Israelis will not now be suckered into doing what the Palestinian Arabs and their Arab brethren have so clearly rejected during the past 75 years. Twenty years of being played for suckers since 1993 has taken its toll on Israelis.
And what of Hamas?
“At least what we can do is solve the conflict with the Palestine Liberation Organization and reduce the Israeli-Palestinian conflict to an Israel-Gaza conflict. This will be a big step forward. Then we will see. Hamas may change as the P.L.O. did. The Palestinian Authority is ready for a state in the West Bank, unhappy about it, sure, but ready. They will go on dreaming of Haifa and Jaffa just as we will dream of Hebron and Nablus. There is no censorship on dreams.”
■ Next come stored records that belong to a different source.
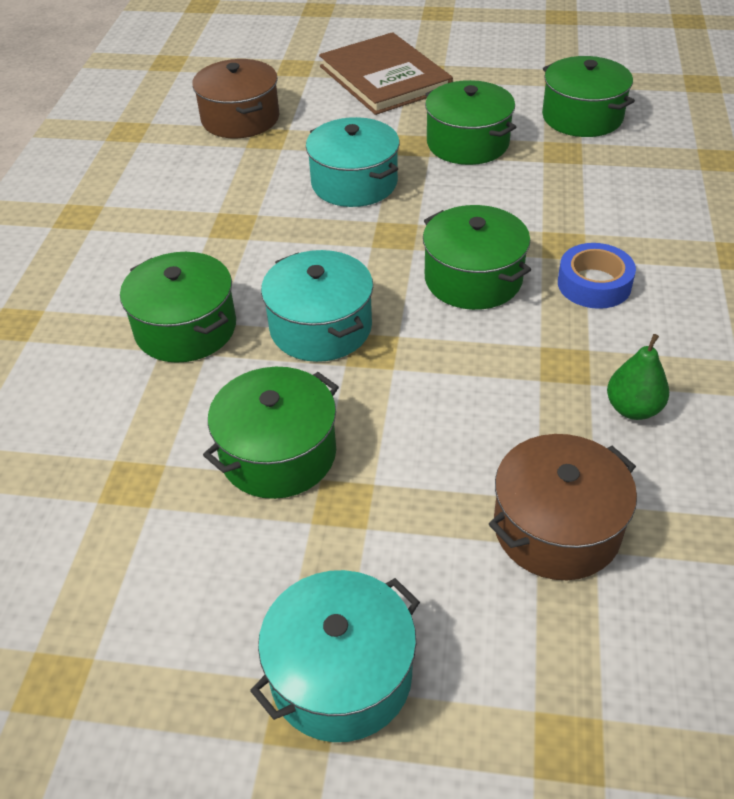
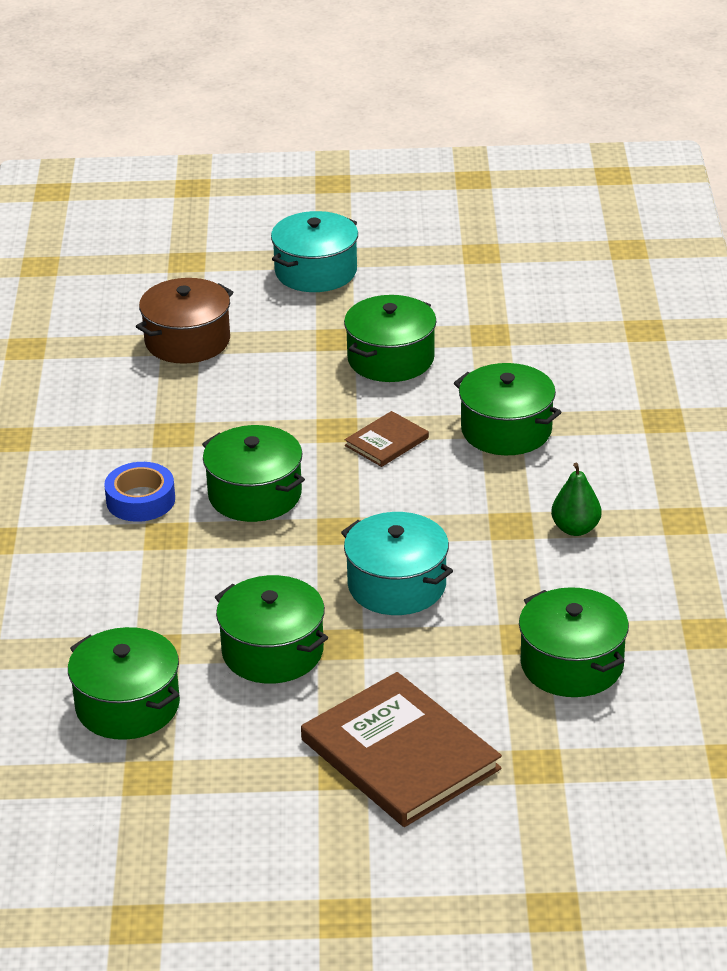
camera: 170 degrees right, 10 degrees down
brown pot [192,59,279,138] -> green pot [519,587,629,697]
turquoise pot [261,250,373,362] -> brown book [344,411,429,467]
green pear [607,334,669,420] -> green pear moved to [551,463,601,536]

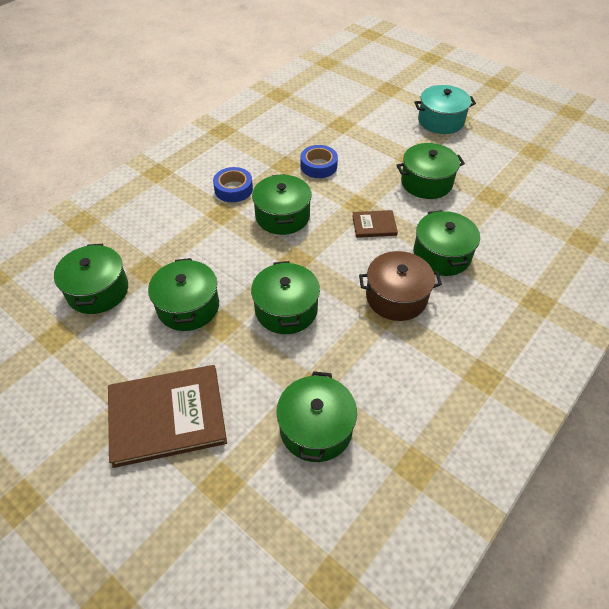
camera: 40 degrees right, 15 degrees up
brown pot [136,278,233,364] -> brown pot moved to [359,251,442,321]
brown book [301,672,502,827] -> brown book turned 75 degrees clockwise [108,365,227,468]
turquoise pot [341,512,453,615] -> green pot [251,261,320,334]
green pear [551,463,601,536] -> none
none -> blue tape [300,145,338,178]

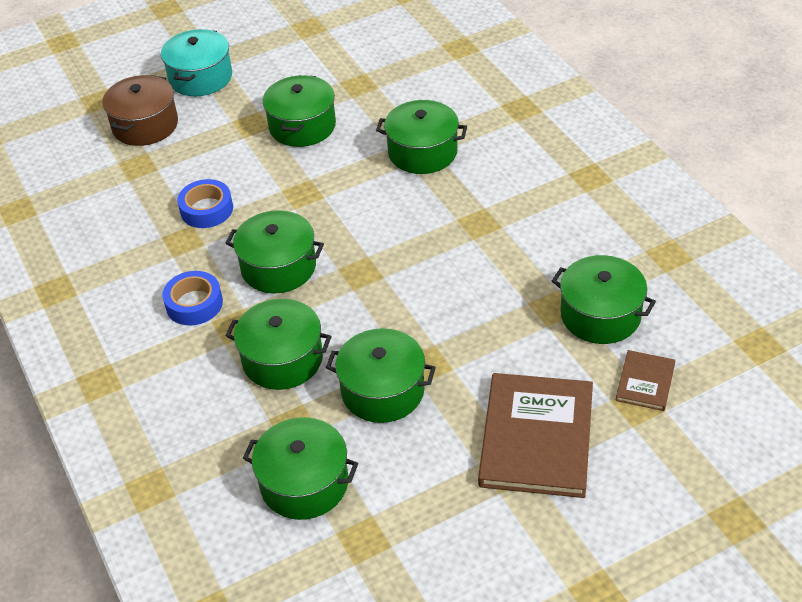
camera: 65 degrees left, 5 degrees down
green pot [251,261,320,334] -> green pot moved to [226,299,332,390]
brown book [352,210,398,238] -> brown book moved to [615,350,675,411]
brown pot [359,251,442,321] -> brown pot moved to [102,75,178,146]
Trouble is there is no longer any Palestinian Authority. It was decreed out of existence by “President” Mahmoud Abbas and buried on 3 January 2013 alongside the Oslo Accords and the Bush Roadmap.
Will Israelis be suckered into believing that Hamas may change - that Hamas will never end up taking over the West Bank as happened in Gaza in 2007?
Conquering Haifa and Jaffa by getting rid of the Jews living there is a very different dream to occupying Hebron and Nablus by living alongside the Arabs - as currently occurs in Haifa and Jaffa.
And the Palestinian right of return?
"The right of return is a euphemism for the liquidation of Israel. Even for a dove like myself this is out of the question. Refugees must be resettled in the future state of Palestine, not Israel.”
This plea will continue to fall on deaf ears.
Cohen was obviously impressed by what he heard from Oz - concluding
“Sit down with Oz. That is my advice to the next Israeli government — and to all the deluded absolutists, Arab and Jew, of this unnecessary conflict whose unhappy but peaceful ending is not beyond the scope of open-ended human imagination.”
Cohen must have had the title of one of Oz’s books in mind - The Hill of Evil Counsel - when penning this gem of gratuitous advice.
Stick to writing fiction, Amos.
This latest effort could be the basis for another best seller.